Le indicazioni – Le principali indicazioni emerse ribadiscono questa convinzione: il nuovo sviluppo ha bisogno di innovazione, e dunque investimenti in ricerca; ma va realizzato partendo da un recupero di risparmio ed efficienza nei processi attuali, che vedono l’Italia, ma anche Torino, perdere opportunità e denaro perché non si riesce a mettersi nelle condizioni giuste per sfruttare i pur enormi sostegni messi a disposizione dall’Unione Europea. Inoltre lo sviluppo che si prefigura è da perseguire appunto con il criterio della fraternità, cioè con un’attenzione non assistenziale anche alle fasce deboli. Non si tratta soltanto di «aiutare» gli svantaggiati, ma di provare a costruire un tipo di società che offra reali opportunità a tutti i suoi cittadini.

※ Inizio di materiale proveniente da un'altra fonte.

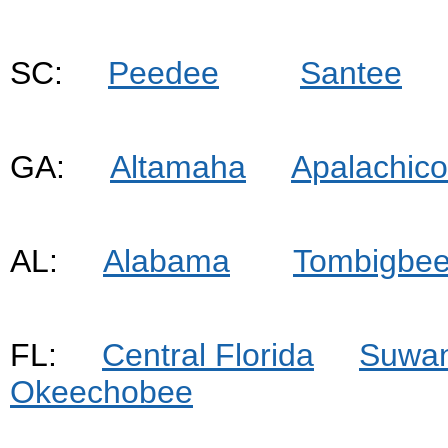
SC:
Peedee
Santee
GA:
Altamaha
Apalachico
AL:
Alabama
Tombigbe
FL:
Central Florida
Suwa
Okeechobee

In questo senso i cammini di formazione di base e di aggiornamento permanente rimangono un punto qualificante di qualunque progetto.

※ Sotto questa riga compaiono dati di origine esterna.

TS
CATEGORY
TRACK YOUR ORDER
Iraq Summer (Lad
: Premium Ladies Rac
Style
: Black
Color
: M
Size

Ci sono due punti irrinunciabili che ben riassumono il cammino compiuto finora: rispondere efficacemente all’emergenza occupazionale e «fare sistema», cioè condividere conoscenze, risorse, progetti. E in questo lavoro si ritrova anche il senso principale dell’«Agorà», voluta dall’Arcivescovo come momento impegnativo, e non solo accademico, di confronto.
Come si procede – Il cammino dell’Agorà continua ora con la riflessione sui documenti presentati e sui contributi al dibattito con la società civile. Per il prossimo mese di settembre l’Arcivescovo ha annunciato la convocazione di un grande incontro pubblico dove verranno messi in circolo i contenuti emersi e le indicazioni operative per il futuro. Alcuni dei temi affrontati dall’Agorà saranno ripresi da mons. Nosiglia anche nella sua Lettera pastorale, la cui pubblicazione è ugualmente prevista per settembre.